Department of Mineral Resources and Energy

A public hearing on the reviewed Notified Maximum Demand (NMD) and/or Maximum Export Capacity (MEC) rules is on the cards.

The mineral resources and energy department announced the hearing in Government Gazette 44098.

The National Energy Regulator (NERSA) published a consultation paper on the reviewed Notified Maximum Demand (NMD) and/or Maximum Export Capacity (MEC) rules in November 2020.

According to NERSA, the NMD is the maximum demand per Point of Delivery notified in writing by the customer and accepted by the licensee and the MEC is the maximum capacity at the Point(s) of Supply notified by the customer and accepted by the licensee for the transmission of electrical energy between a generator and the transmission or distribution system in accordance with the rules.

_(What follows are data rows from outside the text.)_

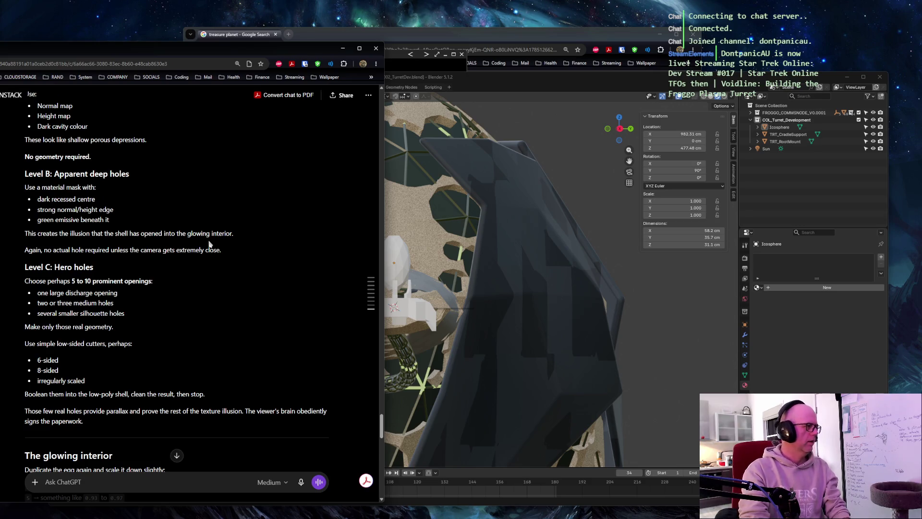
{"action": "scroll", "coordinate": [212, 245], "scroll_direction": "down", "scroll_amount": 1}
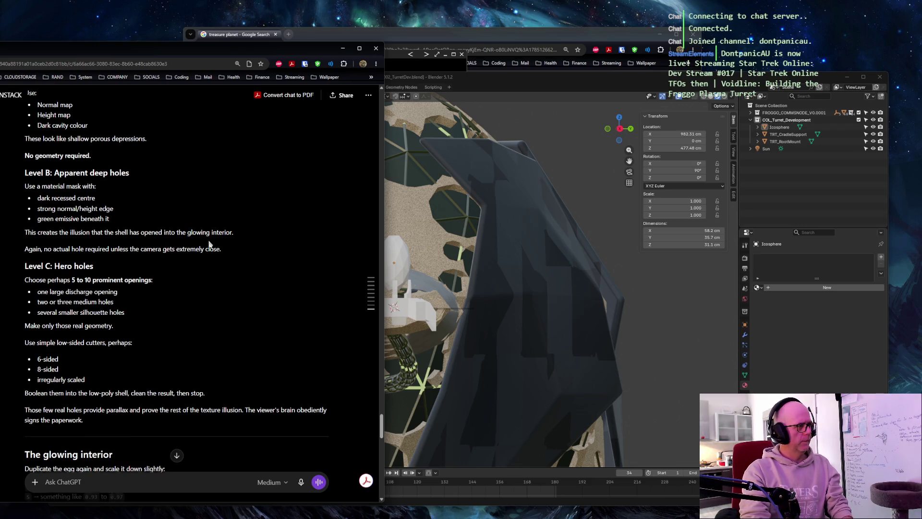
{"action": "scroll", "coordinate": [212, 245], "scroll_direction": "down", "scroll_amount": 4}
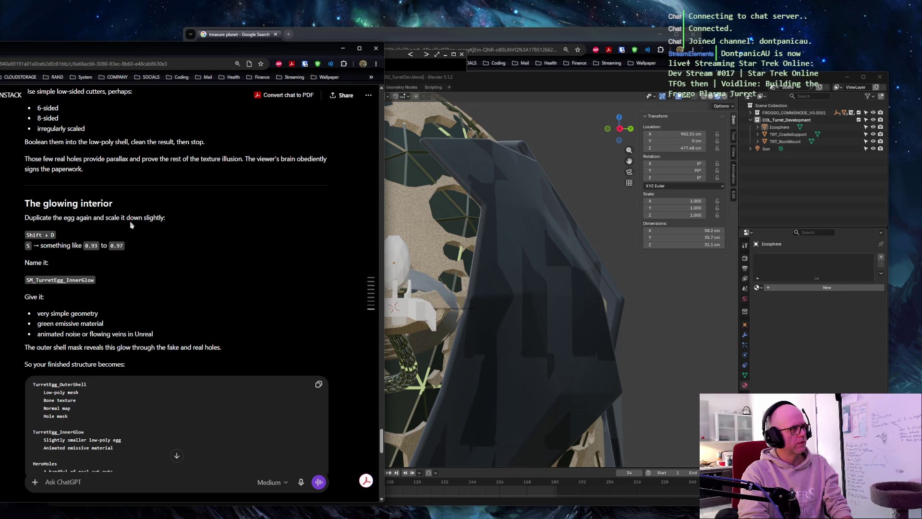
{"action": "scroll", "coordinate": [88, 270], "scroll_direction": "down", "scroll_amount": 3}
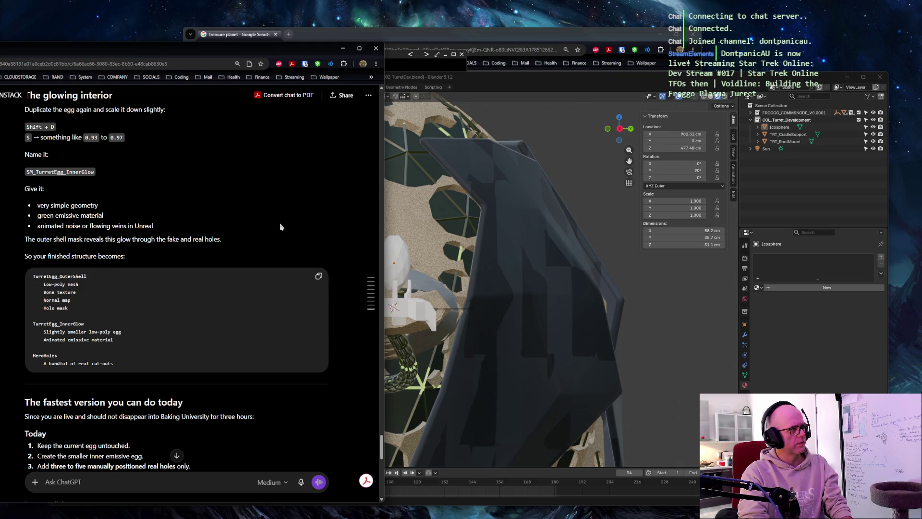
{"action": "scroll", "coordinate": [281, 227], "scroll_direction": "down", "scroll_amount": 3}
{"action": "scroll", "coordinate": [281, 228], "scroll_direction": "down", "scroll_amount": 3}
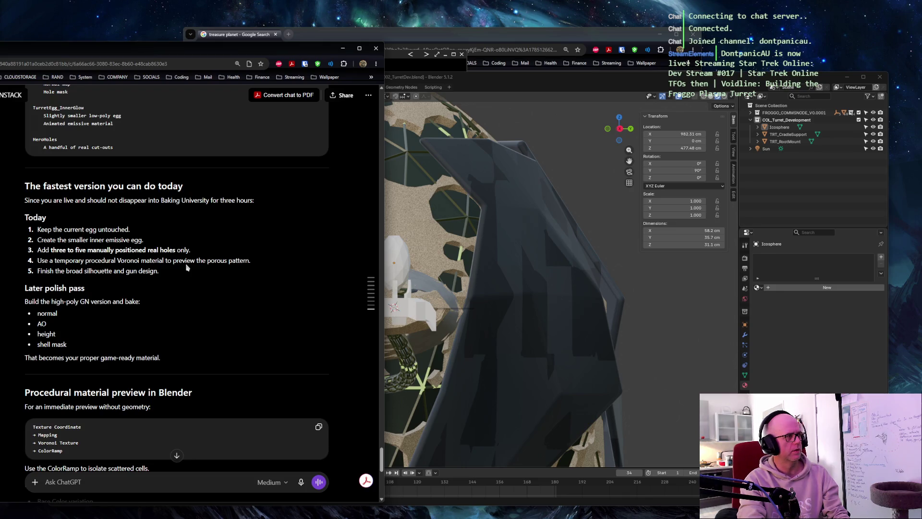
{"action": "scroll", "coordinate": [295, 268], "scroll_direction": "up", "scroll_amount": 4}
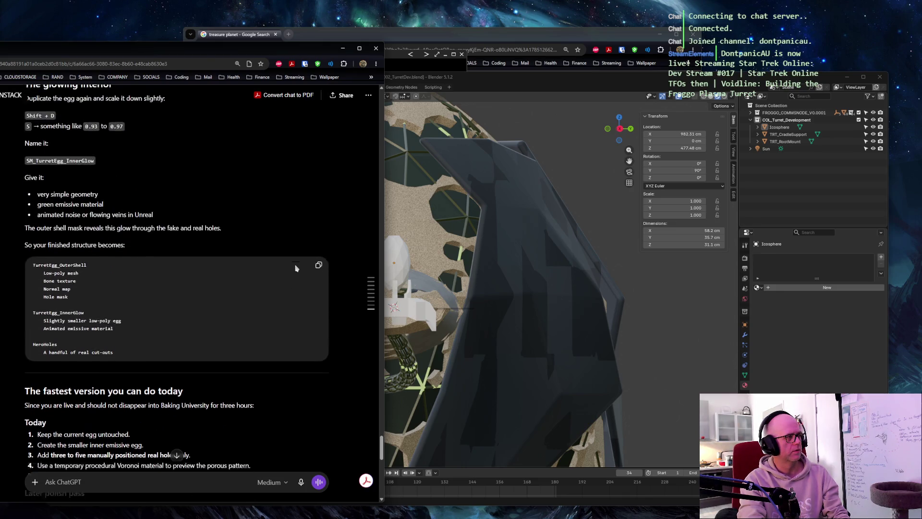
{"action": "scroll", "coordinate": [153, 333], "scroll_direction": "down", "scroll_amount": 3}
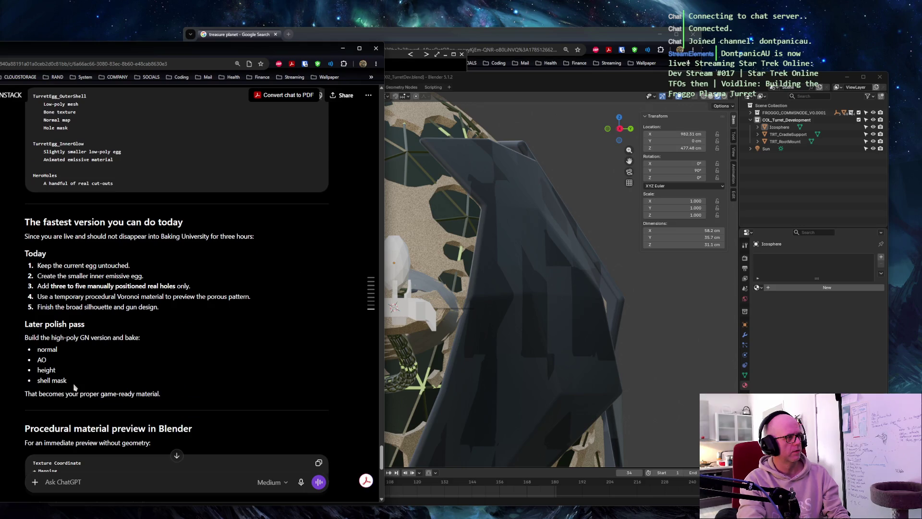
{"action": "left_click_drag", "start_coordinate": [74, 387], "coordinate": [36, 349]}
{"action": "scroll", "coordinate": [252, 335], "scroll_direction": "up", "scroll_amount": 5}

“The exceedance of the NMD and/or MEC places the licensees’ network under strain or safety risk and hampers the licensees’ ability to do proper network and capacity planning, which may affect other customers’ electricity supply and energy export to the distribution or transmission system.”

NERSA points out that the rules allow for an excess network capacity charge to be raised for monthly exceedances of the NMD and/or MEC.

“This pricing signal is not a permission to exceed, but an incentive for customers to stay within their contracted NMD and/or MEC and/or to notify their NMD and/or MEC correctly.”

The NMD rules were reviewed to ensure that they are applicable to all licensees and to incorporate new developments such as municipal Eskom debt, self-generation, purchasing electricity directly from Independent Power Producers and battery storage.

The hearing is set down for 1 February 2021.

Requests to participate must be submitted by 28 January 2021.